Rod and I sat back, the beer was cold, it was a Saturday afternoon, a very hot afternoon. All the afternoons are hot in Bangkok. The only problem, the only thing intruding upon our illusion of peace and tranquility was the stench of elephant shit. Big piles of it. Just on the other side of the fence. Yes we were in central Bangkok and so were the elephants. I guess it may have been a contributing factor in the apparently very good deal that Rod got on this fine house he was renting - a real up-market residence.

I sat, sipped at my beer and remembered my childhood days on my Uncle's dairy farm in Southern Australia. The weather was much cooler but the smell was about the same. Sitting drinking beer in the stinking heat of Bangkok, watching the elephants, smelling the fetid stench of large herbivorous droppings. It all fitted together. Rod and I were perfectly comfortable as Ming, his Chinese wife pointed the garden house over the fence. Rod too was comfortable with the odor, he was brought up on a pig farm in Ohio.

The elephants, knowing that a free bath was on its way, had lined up parallel along the length of the fence separating their paddock - an abandoned building site - from the small Soi and Rod's house. They stood, looking sideways over their 8 foot high shoulders making quiet 'mmmmmmm' noises, waiting for the water to come. Rod says "came with the deal mate, we have to water the elephants and thereby bring good luck to the owner of the house."

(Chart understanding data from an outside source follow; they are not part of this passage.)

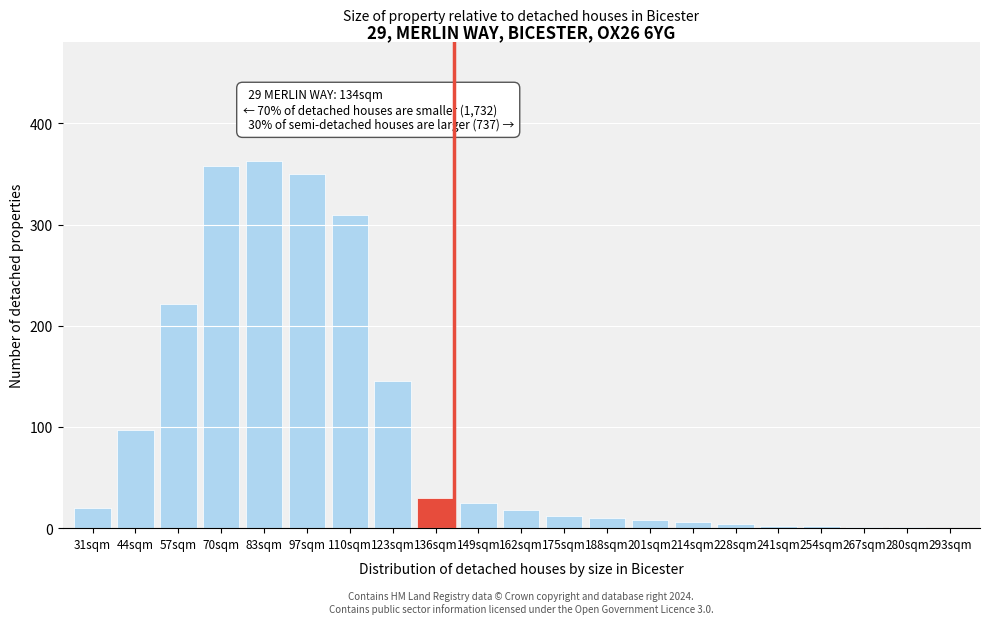

What is the ratio of the value at 123sqm to the value at 188sqm?

14.5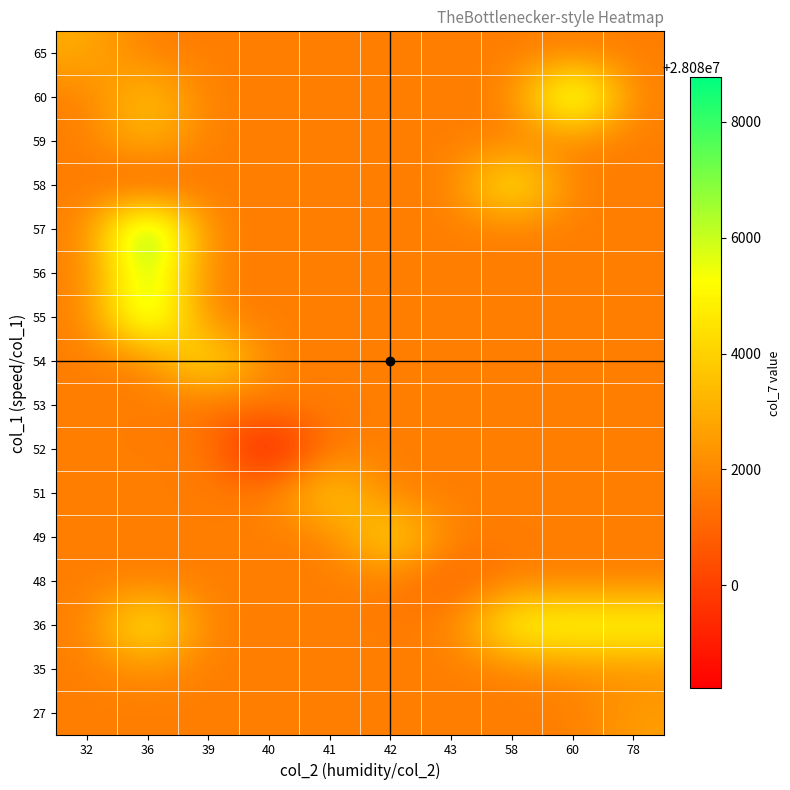

Rank the categories by 35 value from highest to lowest.

36, 60, 78, 32, 39, 40, 41, 42, 43, 58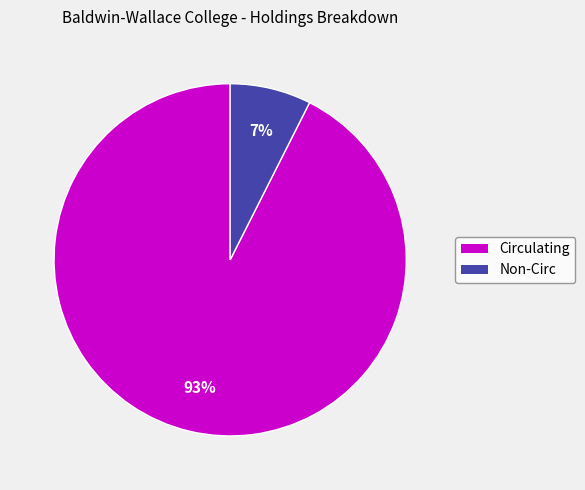

Do Non-Circ and Circulating together represent more than half of the pie?

Yes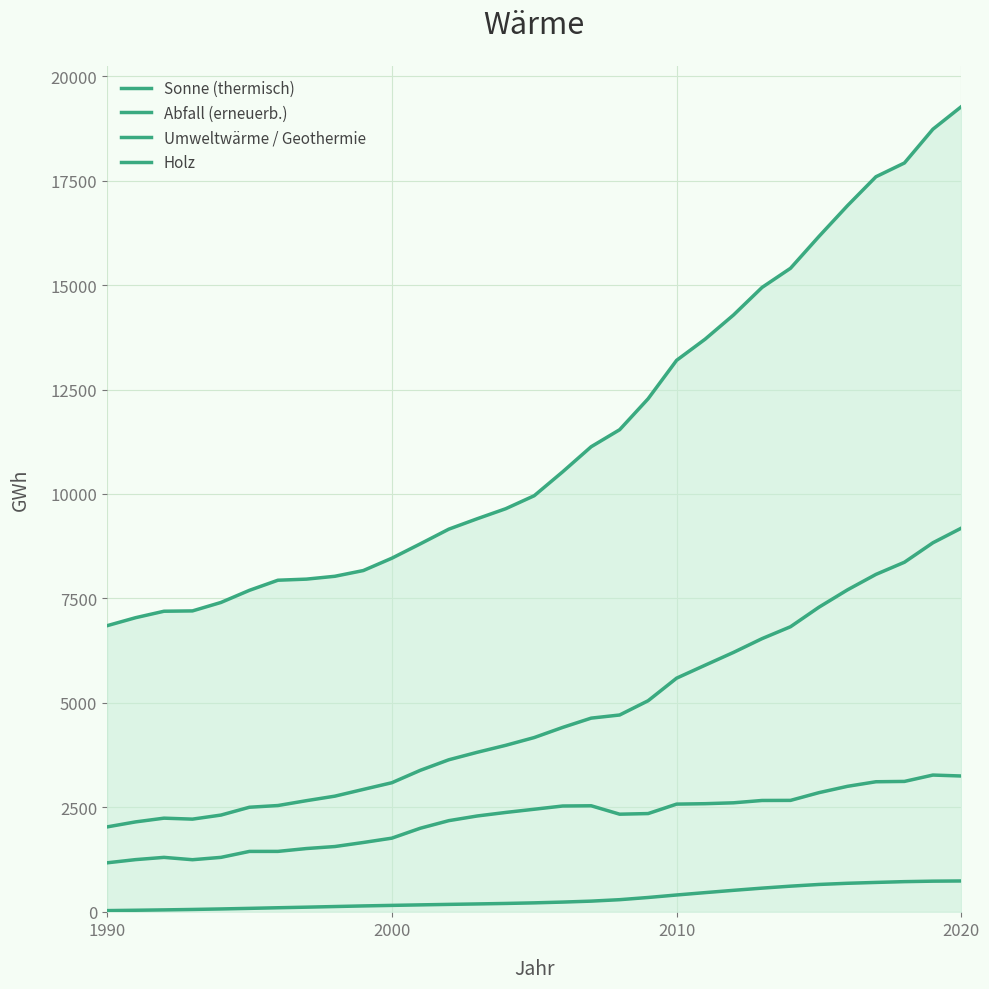

Count the number of data series in this chart.

4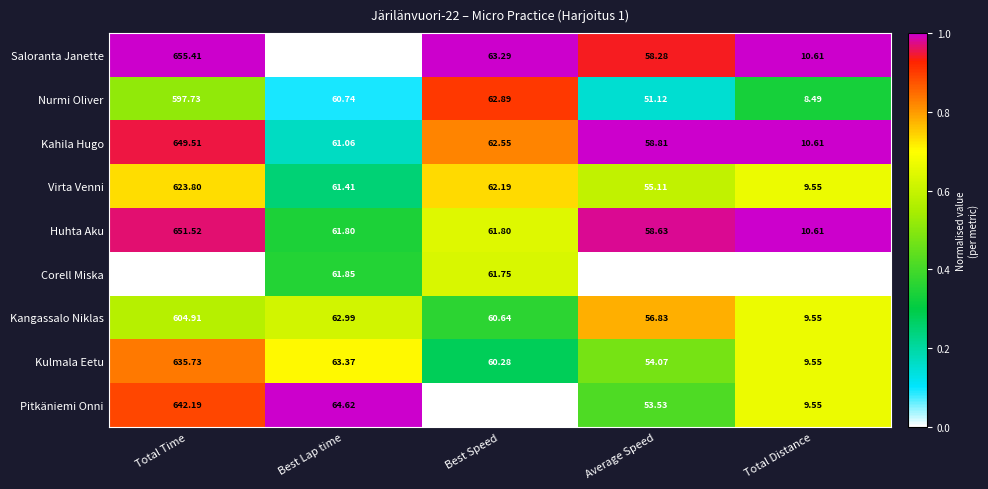

At which category does the chart reach its minimum across all series?

Total Distance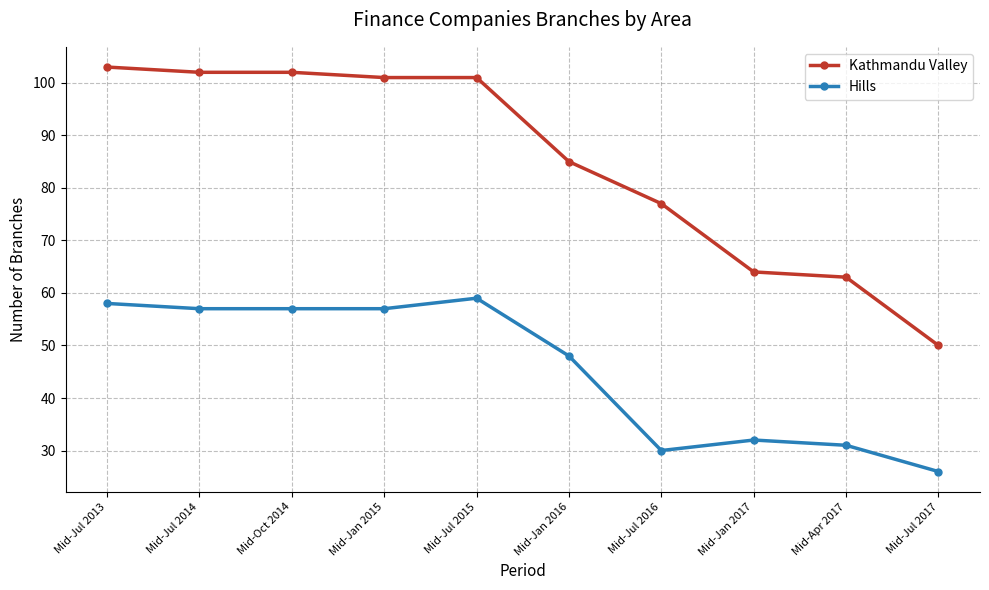

How many data points in Kathmandu Valley are less than 101?

5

The Chinese owner had specifically asked that Ming regularly watered the elephants as long as they were 'in town'. He believed that this would bring him a degree of good luck. Ming kind of believed it'd bring her a bit of luck too, so did Rod and I. You get to believe things like that over here.

Small encampments of elephants dot the city. Most of the elephants come from up-country around Surin in the far North of Thailand. They used to get a lot of work in the Teak forests, hauling the precious logs down the mountain for milling. But now the Teak trees have become rare - the industry at a stand-still.

The one single big income each year for the elephants and their loving owners is the Elephant Festival in Surin each year. Thousands of elephants from around the country gather for games, ceremonies and general festivities. The visiting tourists and locals provide a whole years income in a few days.

The rest of the year they all filter down to the South. Down to Bangkok and beyond down the Gulf of Thailand. Thai people revere the elephant. It features strongly in their mythology and beliefs. The elephant is good luck. And so they are, in a way, cared for. They come to the towns. They camp out in fields and paddocks. They then walk around the town and local people pay to walk under them or to feed them a banana or two. Tourists will pay for the same services from the elephant. You can hire a ride if you so desire. Thus do the elephants make a living between each annual Elephant Festival.

And so did the elephants come to be in the abandoned building site opposite Rod's new home where we sat, as the afternoon sun settled in the haze of purple and gray that is the 'air' in Bangkok, and Rod and I settled back to another cold bottle of beer. We sat and watched the rainbows coming off the arc of water going over the fence from Ming's hose to the waiting elephants, who grunted in appreciation at our kind administrations. I guess I could think of worse ways to kill an afternoon.